I am in no way blameless. Not even close. Anyone who has ever lived with me or spent some serious time around me knows how nutty I can be. I hate being wrong and even more so I hate admitting it. I can be childish and play the “If you don’t know what’s wrong then I’m not going to tell you game” along with the best (or in this case, worst) of them. I can pout pretty well and get my way when I really want it. Not only did I go through the terrible two’s but they spilled over into the threes, ten’s, fifteen’s and I suspect next year will be known as the “terrible thirty’s” as well. ;)

Mr. Big and I seem to be in a power struggle. We both want to be right. We both want the other to give in to us. We both turn a little childish when we don’t get what we want. Take today for instance.

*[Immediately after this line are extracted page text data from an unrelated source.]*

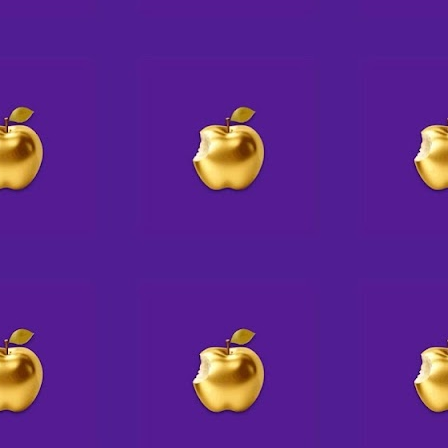
offering crafts & coloring to young
—t
visitors
J
IN HISTORY
fe
co
The world’s first electric traffic
signal is put into place on the
corner of Euclid Avenue and East
105th Street in Cleve
J
s
J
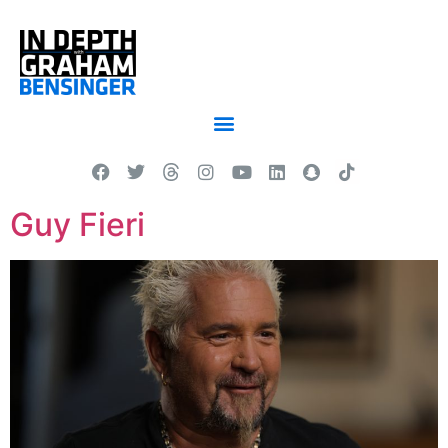
Guy Fieri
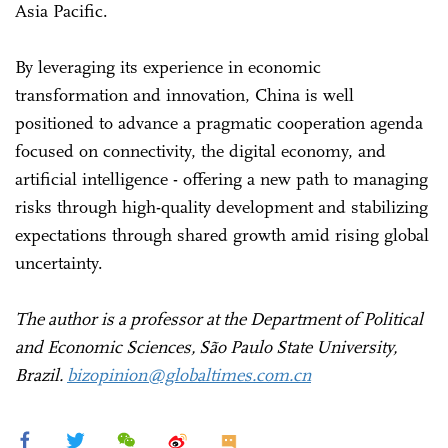
Asia Pacific.
By leveraging its experience in economic
transformation and innovation, China is well
positioned to advance a pragmatic cooperation agenda
focused on connectivity, the digital economy, and
artificial intelligence - offering a new path to managing
risks through high-quality development and stabilizing
expectations through shared growth amid rising global
uncertainty.
The author is a professor at the Department of Political
and Economic Sciences, São Paulo State University,
Brazil.
bizopinion@globaltimes.com.cn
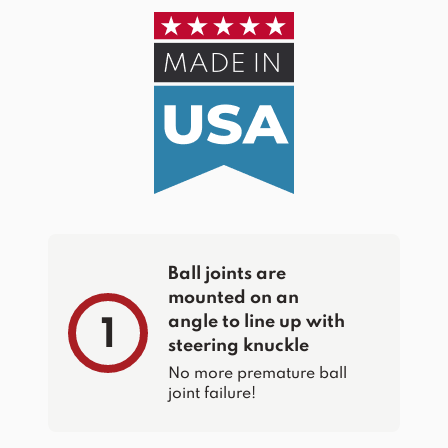
Ball joints are
mounted on an
angle to line up with
1
steering knuckle
No more premature ball
joint failure!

He wanted me to leave a key for him to come over and check the net in the afternoon and I was going to do it if I got to spend time with him. He didn’t respond to my request and I ended up going into work without dropping off the key. He got mad, I got madder at him and it escalated from there. He tells me he’ll never ever ask me for another favor and that he can’t depend on me. I tell him now he knows how I feel when he won’t set up dates with me or clue me into his plans. He tells me over and over that he won’t ask me again for anything else and I feel worse and worse as the texting conversation continues. But I took my therapist’s advice and decided not to get completely caught up in the fight. I told him that he was making me feel bad and I needed time off from being made to feel like the bad guy for not completing one request. I’ve stopped responding to his texts and I’m just going to breathe deep and go back to what I was doing.

But tell me again, why do I continue to love someone who can make it so difficult to be lovable? When things are good between us, man oh man are they spectacular. But when things are bad, they are absolutely horrid. I just can’t take the extremes. I don’t want to live in extremes. They give me ulcers and headaches and they leave me emotionally drained. I can’t figure out why I continue to go back time and time again. I’m not normally a person who considers herself unworthy enough to put up with abuse of any kind. So why do I feel so bruised here, and more importantly, why have I not said enough is enough?

I’ve been asking myself that a lot lately. And I’m having a hard time finding the answer.